While the Kremlin would like to paint Russia as a defender of conservative family values, many Americans don’t realize that the Russian military has kidnapped more than 20,000 Ukrainian children since the annexation of Crimea in 2014. Our delegation visited an orphanage outside of Kyiv where brave individuals such as Mykola Kuleba from Save Ukraine work tirelessly to return Ukrainian children to their parents. There, we met a 17-year-old Ukrainian girl with her infant child, conceived as a result of rape by a Russian soldier.
This is just one example of the many war crimes that Russian soldiers are committing against Ukrainian civilians, including children. Our delegation met with Ukraine’s chief prosecutor in Kyiv, whose team is collecting data and preparing war crimes cases for domestic and international prosecution.
American elected officials on both sides of the political spectrum have used Ukraine funding as a political football. Perhaps we should expect nothing less in such politically contentious times as these. When you take a step back from the political rancor, however, a few basic facts emerge.

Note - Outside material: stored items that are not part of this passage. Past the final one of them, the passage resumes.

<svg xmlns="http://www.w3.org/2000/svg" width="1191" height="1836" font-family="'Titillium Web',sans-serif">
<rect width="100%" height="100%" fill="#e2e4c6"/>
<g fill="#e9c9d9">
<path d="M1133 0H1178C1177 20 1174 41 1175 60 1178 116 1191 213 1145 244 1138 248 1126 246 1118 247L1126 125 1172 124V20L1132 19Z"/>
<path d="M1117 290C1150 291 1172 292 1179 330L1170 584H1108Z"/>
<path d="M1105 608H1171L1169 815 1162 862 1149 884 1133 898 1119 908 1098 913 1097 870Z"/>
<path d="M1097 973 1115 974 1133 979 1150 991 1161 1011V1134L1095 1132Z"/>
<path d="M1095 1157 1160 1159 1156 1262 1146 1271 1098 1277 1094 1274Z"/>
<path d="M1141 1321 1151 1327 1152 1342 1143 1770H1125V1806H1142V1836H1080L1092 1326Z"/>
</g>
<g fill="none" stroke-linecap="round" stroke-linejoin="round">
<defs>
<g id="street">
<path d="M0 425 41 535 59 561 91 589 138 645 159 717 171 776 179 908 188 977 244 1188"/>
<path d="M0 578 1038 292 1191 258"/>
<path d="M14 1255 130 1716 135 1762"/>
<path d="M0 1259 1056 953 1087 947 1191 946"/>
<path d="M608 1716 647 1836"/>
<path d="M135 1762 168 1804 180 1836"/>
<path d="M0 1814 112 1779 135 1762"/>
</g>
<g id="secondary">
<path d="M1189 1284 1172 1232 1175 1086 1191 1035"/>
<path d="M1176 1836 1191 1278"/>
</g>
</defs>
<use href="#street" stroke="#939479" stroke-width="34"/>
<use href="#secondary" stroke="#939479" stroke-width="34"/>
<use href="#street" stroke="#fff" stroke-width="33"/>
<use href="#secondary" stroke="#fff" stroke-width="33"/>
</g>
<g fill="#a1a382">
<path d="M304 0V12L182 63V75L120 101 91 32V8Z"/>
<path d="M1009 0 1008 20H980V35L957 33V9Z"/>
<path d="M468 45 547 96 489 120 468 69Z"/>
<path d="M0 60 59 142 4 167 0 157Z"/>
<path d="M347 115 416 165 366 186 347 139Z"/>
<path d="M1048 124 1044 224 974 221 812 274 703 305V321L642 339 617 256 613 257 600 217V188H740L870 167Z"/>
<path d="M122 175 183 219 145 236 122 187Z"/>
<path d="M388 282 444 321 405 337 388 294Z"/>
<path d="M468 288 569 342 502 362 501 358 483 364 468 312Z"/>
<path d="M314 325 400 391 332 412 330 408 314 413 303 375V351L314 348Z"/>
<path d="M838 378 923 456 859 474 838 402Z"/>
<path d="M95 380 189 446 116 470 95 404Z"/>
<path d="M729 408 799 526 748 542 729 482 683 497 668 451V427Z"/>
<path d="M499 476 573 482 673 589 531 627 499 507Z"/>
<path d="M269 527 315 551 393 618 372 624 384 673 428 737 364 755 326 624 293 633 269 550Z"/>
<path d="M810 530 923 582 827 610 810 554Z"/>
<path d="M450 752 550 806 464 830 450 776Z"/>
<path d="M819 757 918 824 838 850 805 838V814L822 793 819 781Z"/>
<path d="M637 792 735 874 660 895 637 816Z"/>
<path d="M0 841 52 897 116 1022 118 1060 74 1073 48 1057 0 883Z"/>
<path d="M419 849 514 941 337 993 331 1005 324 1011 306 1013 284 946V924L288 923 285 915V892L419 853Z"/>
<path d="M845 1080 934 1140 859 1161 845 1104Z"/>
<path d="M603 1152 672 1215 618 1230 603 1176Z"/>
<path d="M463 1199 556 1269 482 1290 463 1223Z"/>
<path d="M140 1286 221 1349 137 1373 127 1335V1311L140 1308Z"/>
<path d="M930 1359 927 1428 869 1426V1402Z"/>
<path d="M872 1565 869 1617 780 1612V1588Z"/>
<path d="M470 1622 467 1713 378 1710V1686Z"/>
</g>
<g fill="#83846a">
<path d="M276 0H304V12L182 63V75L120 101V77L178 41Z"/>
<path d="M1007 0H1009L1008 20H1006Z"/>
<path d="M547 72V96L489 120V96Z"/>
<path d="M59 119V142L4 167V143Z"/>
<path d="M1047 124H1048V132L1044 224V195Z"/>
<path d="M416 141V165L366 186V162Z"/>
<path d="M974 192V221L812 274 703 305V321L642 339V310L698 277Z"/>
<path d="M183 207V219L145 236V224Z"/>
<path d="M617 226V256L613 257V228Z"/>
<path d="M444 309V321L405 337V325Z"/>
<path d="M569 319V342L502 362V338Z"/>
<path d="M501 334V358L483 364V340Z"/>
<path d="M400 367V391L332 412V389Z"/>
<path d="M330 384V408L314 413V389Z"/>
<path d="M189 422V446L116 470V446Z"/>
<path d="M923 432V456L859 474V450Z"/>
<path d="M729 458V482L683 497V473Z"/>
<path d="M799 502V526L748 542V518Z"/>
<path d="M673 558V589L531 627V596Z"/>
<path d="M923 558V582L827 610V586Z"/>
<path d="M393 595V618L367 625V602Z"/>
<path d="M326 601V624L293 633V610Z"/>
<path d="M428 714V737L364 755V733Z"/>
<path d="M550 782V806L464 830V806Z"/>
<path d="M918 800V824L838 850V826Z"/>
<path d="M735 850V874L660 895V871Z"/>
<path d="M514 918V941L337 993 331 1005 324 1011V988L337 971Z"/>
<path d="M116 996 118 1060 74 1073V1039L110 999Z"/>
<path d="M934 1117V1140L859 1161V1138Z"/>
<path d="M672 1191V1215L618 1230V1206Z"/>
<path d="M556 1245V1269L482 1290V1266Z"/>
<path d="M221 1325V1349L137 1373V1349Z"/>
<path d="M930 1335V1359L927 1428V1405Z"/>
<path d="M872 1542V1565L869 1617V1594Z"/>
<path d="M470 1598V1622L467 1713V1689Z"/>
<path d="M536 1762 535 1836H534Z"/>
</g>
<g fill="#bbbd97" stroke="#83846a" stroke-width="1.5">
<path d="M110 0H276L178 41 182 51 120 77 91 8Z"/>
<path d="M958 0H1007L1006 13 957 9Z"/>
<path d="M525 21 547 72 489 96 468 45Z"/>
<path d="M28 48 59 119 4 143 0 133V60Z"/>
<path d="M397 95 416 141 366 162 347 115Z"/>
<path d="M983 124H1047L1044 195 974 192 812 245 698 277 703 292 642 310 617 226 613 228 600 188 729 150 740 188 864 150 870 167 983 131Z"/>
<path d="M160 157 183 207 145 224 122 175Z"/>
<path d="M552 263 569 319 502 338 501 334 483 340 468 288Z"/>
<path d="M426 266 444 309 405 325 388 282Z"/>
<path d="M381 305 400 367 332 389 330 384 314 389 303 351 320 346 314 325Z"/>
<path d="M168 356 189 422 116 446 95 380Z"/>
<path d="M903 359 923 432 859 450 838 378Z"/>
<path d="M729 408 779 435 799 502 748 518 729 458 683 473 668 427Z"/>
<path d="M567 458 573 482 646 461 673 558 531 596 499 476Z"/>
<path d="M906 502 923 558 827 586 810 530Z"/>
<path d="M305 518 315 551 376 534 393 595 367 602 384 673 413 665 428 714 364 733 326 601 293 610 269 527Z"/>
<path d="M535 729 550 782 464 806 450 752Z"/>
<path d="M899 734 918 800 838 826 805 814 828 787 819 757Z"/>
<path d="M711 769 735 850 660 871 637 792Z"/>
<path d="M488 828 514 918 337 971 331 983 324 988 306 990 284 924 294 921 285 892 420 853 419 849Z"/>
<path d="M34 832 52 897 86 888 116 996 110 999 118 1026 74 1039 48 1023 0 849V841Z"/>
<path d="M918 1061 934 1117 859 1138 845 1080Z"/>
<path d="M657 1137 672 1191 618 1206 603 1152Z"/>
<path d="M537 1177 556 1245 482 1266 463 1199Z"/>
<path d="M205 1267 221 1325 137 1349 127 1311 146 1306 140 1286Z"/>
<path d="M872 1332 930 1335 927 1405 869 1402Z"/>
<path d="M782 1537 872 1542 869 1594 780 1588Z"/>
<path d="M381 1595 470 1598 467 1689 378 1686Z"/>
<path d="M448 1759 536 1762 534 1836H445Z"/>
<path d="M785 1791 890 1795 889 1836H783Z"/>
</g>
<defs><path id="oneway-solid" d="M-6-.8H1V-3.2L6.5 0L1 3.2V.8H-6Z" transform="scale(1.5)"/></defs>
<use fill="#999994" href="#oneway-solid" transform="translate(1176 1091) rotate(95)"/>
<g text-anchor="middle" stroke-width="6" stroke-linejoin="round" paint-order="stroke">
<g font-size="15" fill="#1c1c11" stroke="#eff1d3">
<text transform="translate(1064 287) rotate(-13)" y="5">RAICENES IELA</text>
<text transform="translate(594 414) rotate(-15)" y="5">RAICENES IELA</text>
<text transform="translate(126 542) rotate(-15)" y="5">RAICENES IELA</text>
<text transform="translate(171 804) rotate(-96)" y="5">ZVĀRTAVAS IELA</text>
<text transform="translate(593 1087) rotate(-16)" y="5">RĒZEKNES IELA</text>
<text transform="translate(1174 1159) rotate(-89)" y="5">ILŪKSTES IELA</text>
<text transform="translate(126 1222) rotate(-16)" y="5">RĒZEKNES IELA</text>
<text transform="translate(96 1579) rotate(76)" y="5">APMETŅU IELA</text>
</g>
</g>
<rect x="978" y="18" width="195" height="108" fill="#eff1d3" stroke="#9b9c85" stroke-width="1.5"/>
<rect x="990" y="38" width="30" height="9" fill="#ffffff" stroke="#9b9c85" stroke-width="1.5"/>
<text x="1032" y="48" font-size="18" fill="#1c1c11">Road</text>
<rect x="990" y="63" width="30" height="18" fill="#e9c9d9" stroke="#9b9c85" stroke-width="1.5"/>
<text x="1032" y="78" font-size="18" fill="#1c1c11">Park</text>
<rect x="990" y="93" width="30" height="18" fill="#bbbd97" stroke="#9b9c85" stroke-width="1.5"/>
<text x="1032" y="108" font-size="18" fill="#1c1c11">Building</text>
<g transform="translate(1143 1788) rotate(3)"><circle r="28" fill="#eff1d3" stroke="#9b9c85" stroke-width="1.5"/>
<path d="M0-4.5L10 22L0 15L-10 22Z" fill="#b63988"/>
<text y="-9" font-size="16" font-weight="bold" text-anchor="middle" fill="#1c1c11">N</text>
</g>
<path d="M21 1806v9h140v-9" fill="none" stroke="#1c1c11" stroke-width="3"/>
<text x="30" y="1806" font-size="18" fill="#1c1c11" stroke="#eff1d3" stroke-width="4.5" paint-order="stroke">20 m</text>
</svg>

Russia is kidnapping children, using rape as a weapon of war and persecuting evangelical Christians in the occupied territories of Ukraine. The Kremlin has joined forces with Iran, North Korea and China to attack Judeo-Christian principles and American values around the world. Ukrainians, meanwhile, will fight to the death for their homeland.
Now, America has been forced to make a choice. Are we going to abide by the tyrannical forces that want to destroy our way of life and simply hope that Russia’s imperial ambitions end with Ukraine? Or are we going to stand strong for freedom, democracy and the rule of law?
Mr. Trump ascended to the presidency based on his acumen for striking deals between contentious parties and mediating solutions. I pray that Mr. Putin’s abject failure to achieve his goals in Ukraine and Mr. Assad’s departure from Syria will help pave a path toward a just peace. As Mr. Trump said on Truth Social the day our delegation returned home from Ukraine, “the world is waiting.”
• Gary Marx is president of Madison Strategies and former executive director of the Faith and Freedom Coalition. This material is distributed by Madison Strategies on behalf of Kyiv Global Outreach. More information is on file with the Department of Justice in Washington.